— WHAT YOU SHOULD DO —
Arrange every line of text in the entries below as a single numbered list, skipping any blank lines. Leave the pictures out of your answer.

— SUPPLIED DATA —

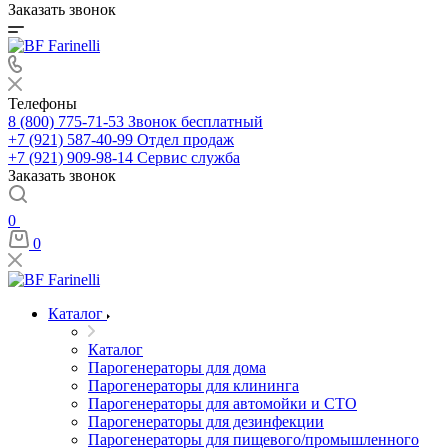
Заказать звонок
Телефоны
8 (800) 775-71-53
Звонок бесплатный
+7 (921) 587-40-99
Отдел продаж
+7 (921) 909-98-14
Сервис служба
Заказать звонок
0
0
Каталог
Каталог
Парогенераторы для дома
Парогенераторы для клининга
Парогенераторы для автомойки и СТО
Парогенераторы для дезинфекции
Парогенераторы для пищевого/промышленного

— YOUR SOLUTION —
1. Заказать звонок
2. Телефоны
3. 8 (800) 775-71-53
4. Звонок бесплатный
5. +7 (921) 587-40-99
6. Отдел продаж
7. +7 (921) 909-98-14
8. Сервис служба
9. Заказать звонок
10. 0
11. 0
12. Каталог
13. Каталог
14. Парогенераторы для дома
15. Парогенераторы для клининга
16. Парогенераторы для автомойки и СТО
17. Парогенераторы для дезинфекции
18. Парогенераторы для пищевого/промышленного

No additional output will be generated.